Problem requirements » Each line of the records has to be copied exactly, though the pictures must be left out.

Information provided »
+ + + +

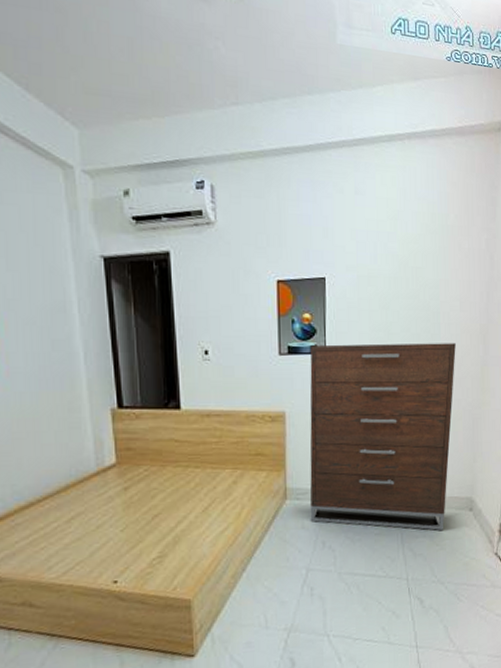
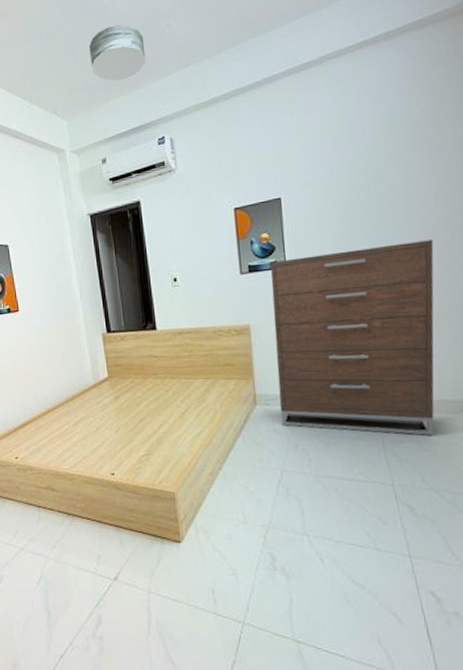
ceiling light: none [115,25,187,98] -> present [89,25,146,81]

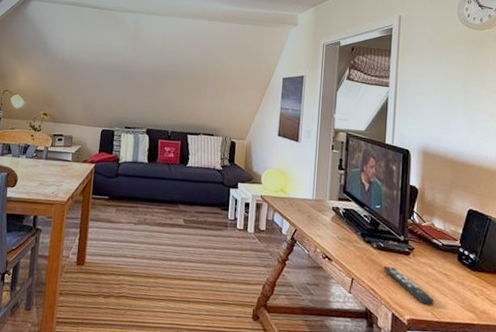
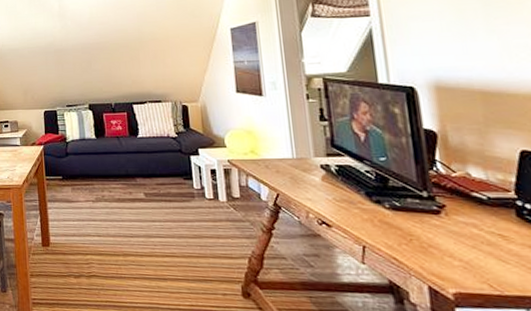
remote control: present [384,266,434,305] -> none [405,230,490,274]

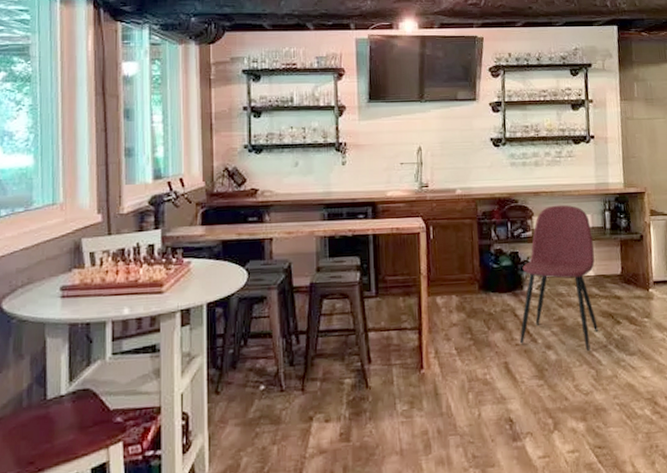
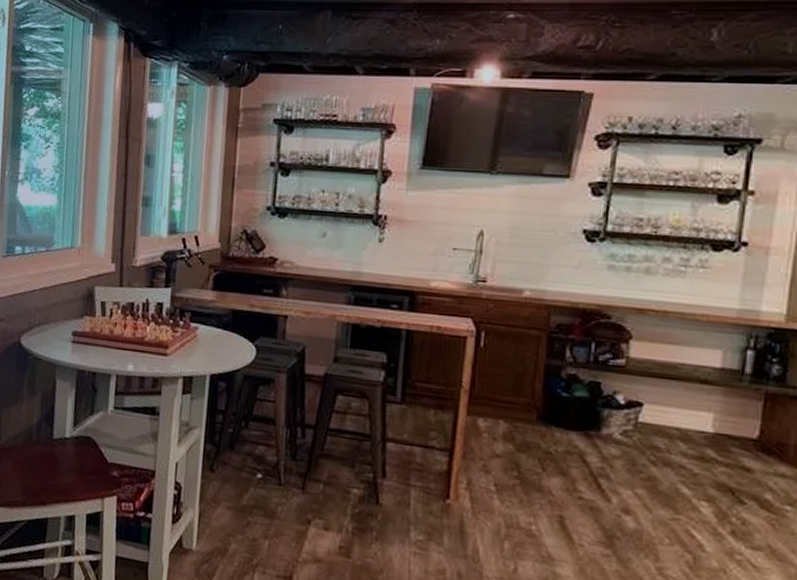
dining chair: present [519,205,599,352] -> none [584,330,720,531]

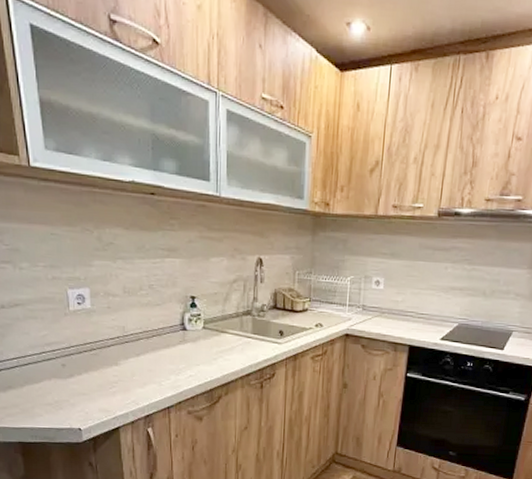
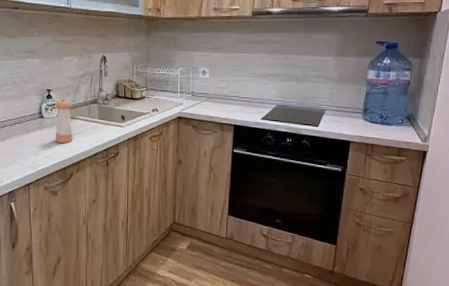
pepper shaker: none [200,308,221,361] -> present [55,98,72,144]

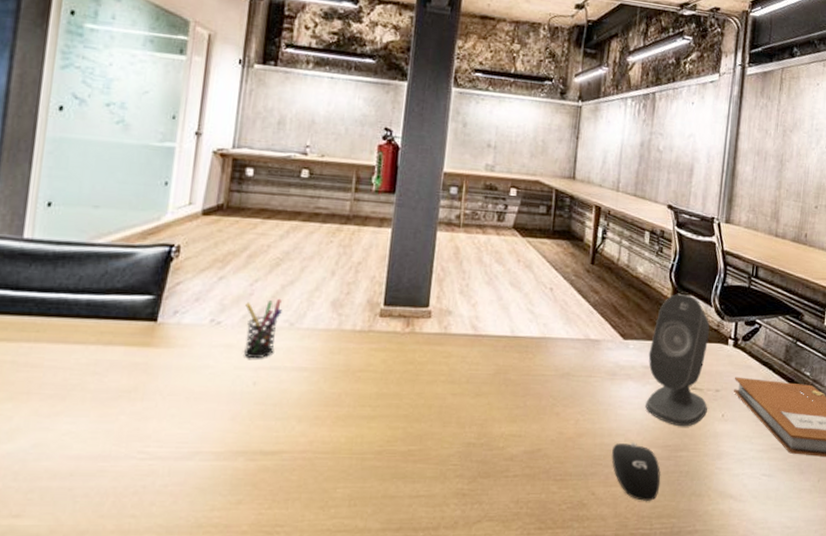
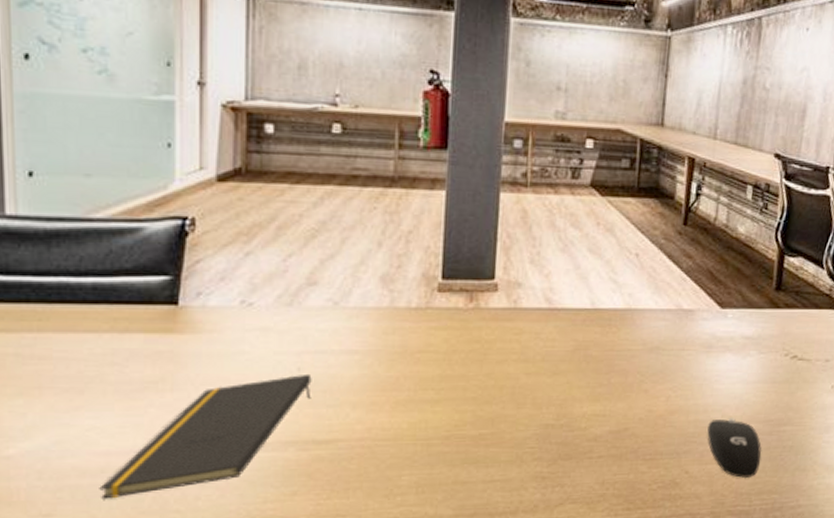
notepad: none [66,388,265,502] -> present [99,373,312,500]
pen holder: present [244,298,282,359] -> none [280,274,323,343]
speaker: present [645,294,710,427] -> none [745,256,821,400]

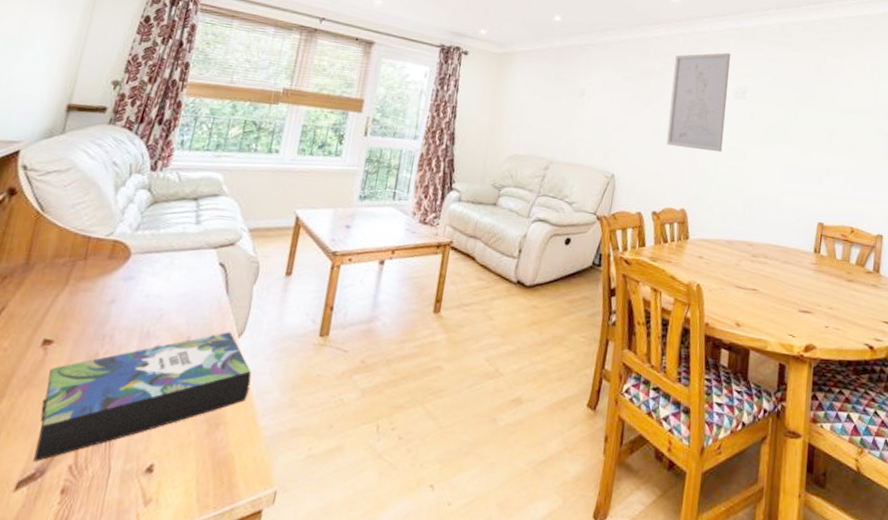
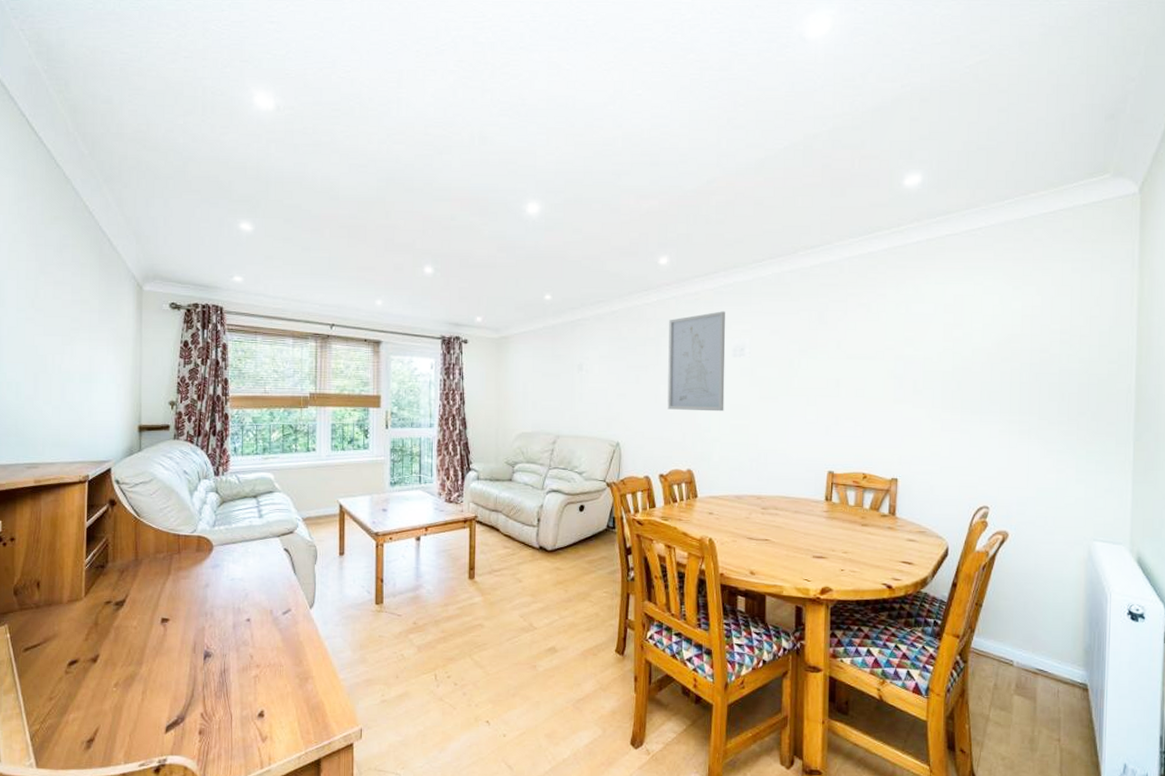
book: present [33,332,252,461] -> none [171,605,326,711]

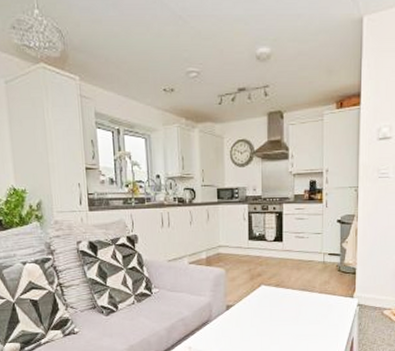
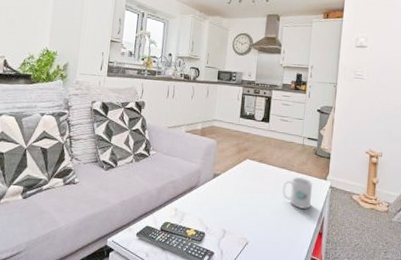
mug: none [305,297,337,331] -> present [282,176,312,209]

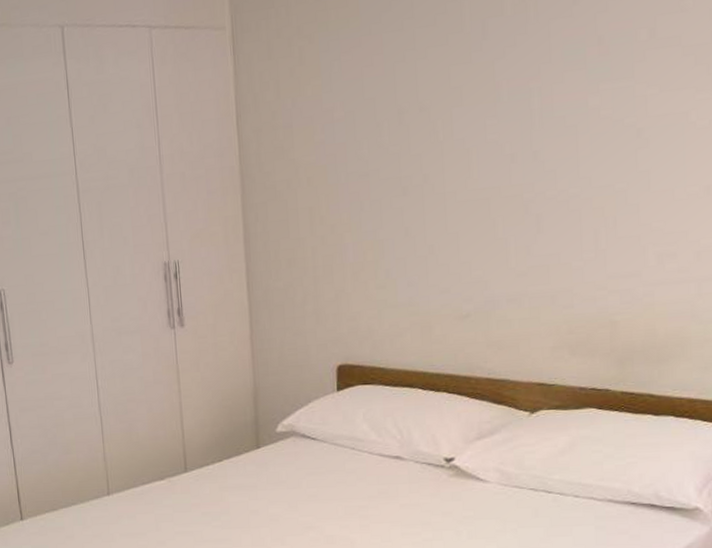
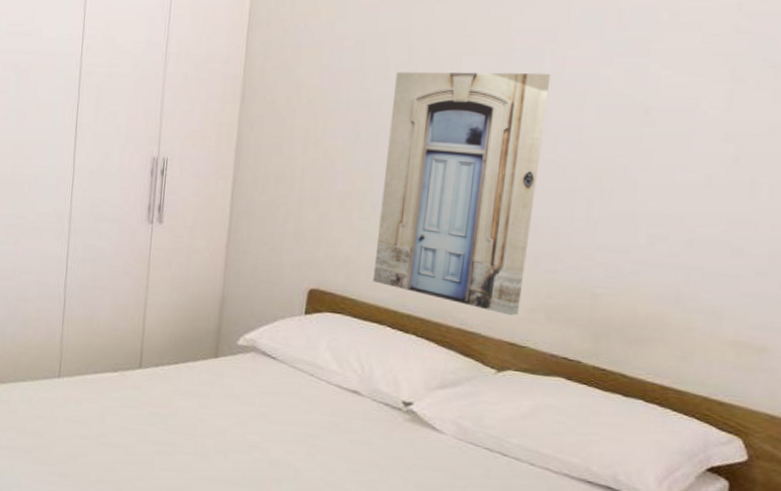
wall art: none [390,112,543,357] -> present [373,71,551,316]

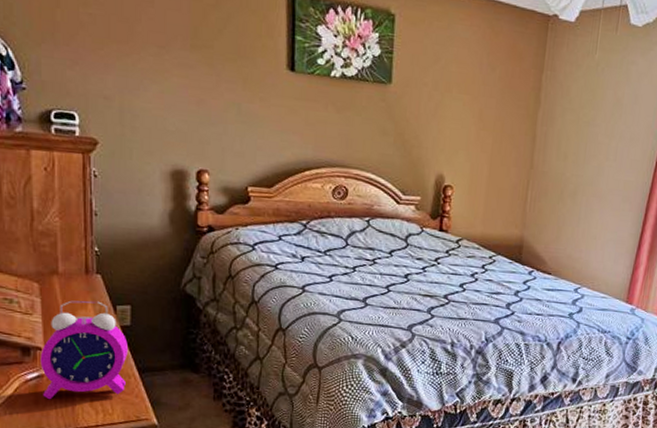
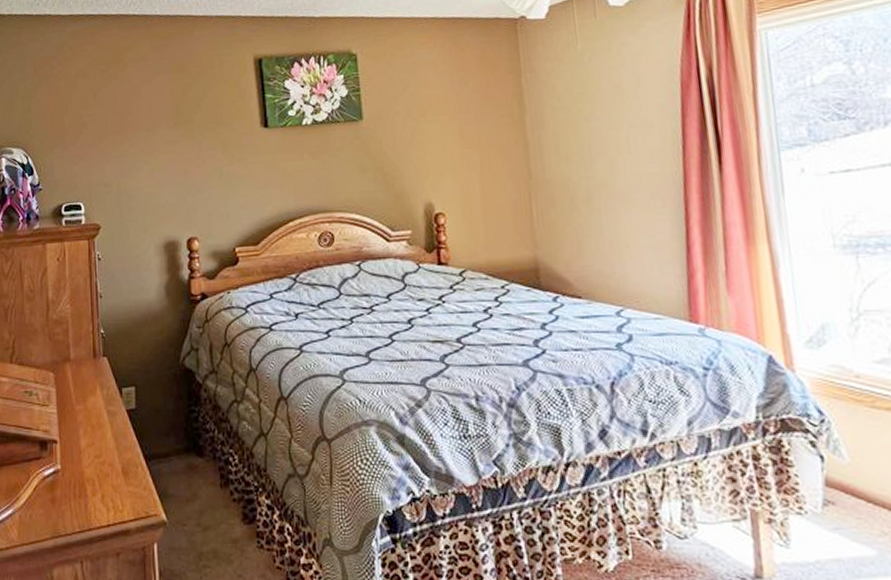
alarm clock: present [40,300,128,400] -> none [56,385,134,498]

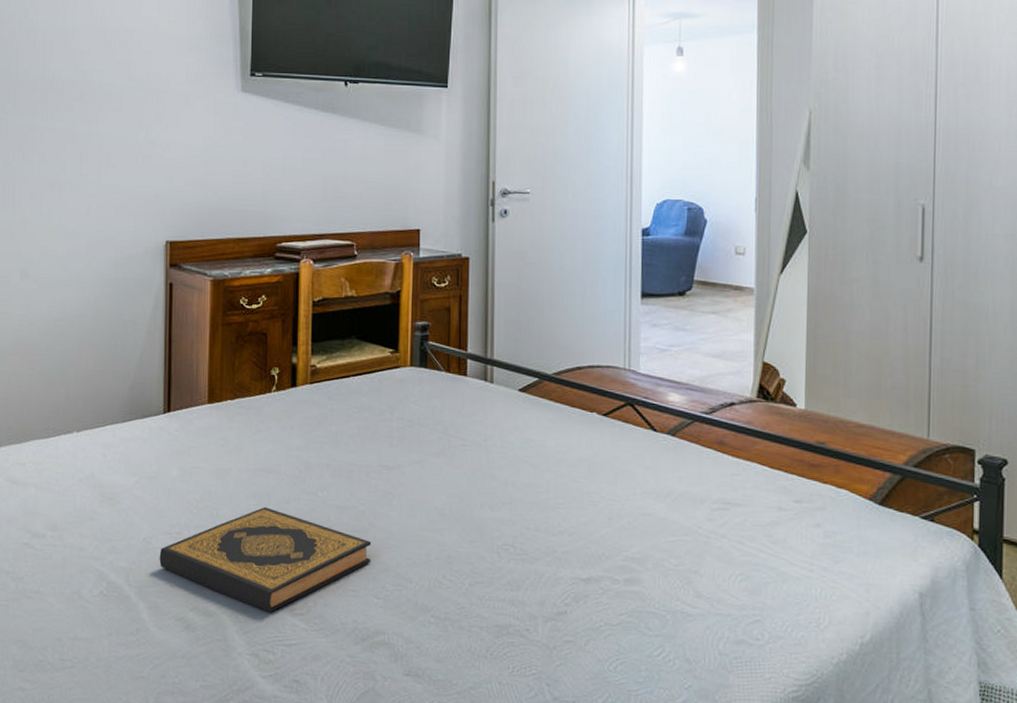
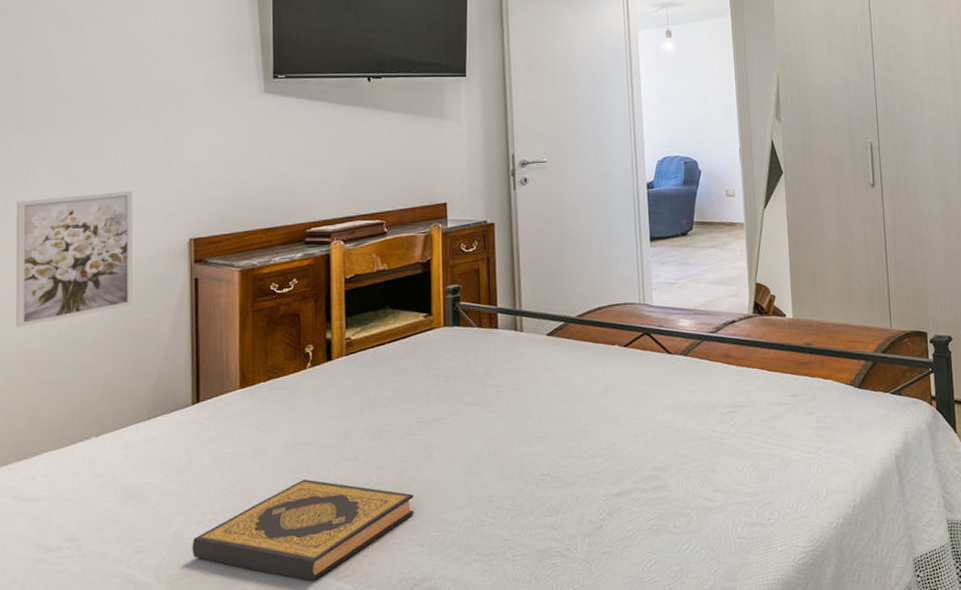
wall art: none [10,185,116,313] -> present [15,190,133,327]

+ + + +

Written reply »
ceiling light: none [115,25,187,98] -> present [89,25,146,81]

remote control: present [384,266,434,305] -> none [405,230,490,274]

dining chair: present [519,205,599,352] -> none [584,330,720,531]

pepper shaker: none [200,308,221,361] -> present [55,98,72,144]

notepad: none [66,388,265,502] -> present [99,373,312,500]
pen holder: present [244,298,282,359] -> none [280,274,323,343]
speaker: present [645,294,710,427] -> none [745,256,821,400]

book: present [33,332,252,461] -> none [171,605,326,711]

mug: none [305,297,337,331] -> present [282,176,312,209]

wall art: none [390,112,543,357] -> present [373,71,551,316]

alarm clock: present [40,300,128,400] -> none [56,385,134,498]

wall art: none [10,185,116,313] -> present [15,190,133,327]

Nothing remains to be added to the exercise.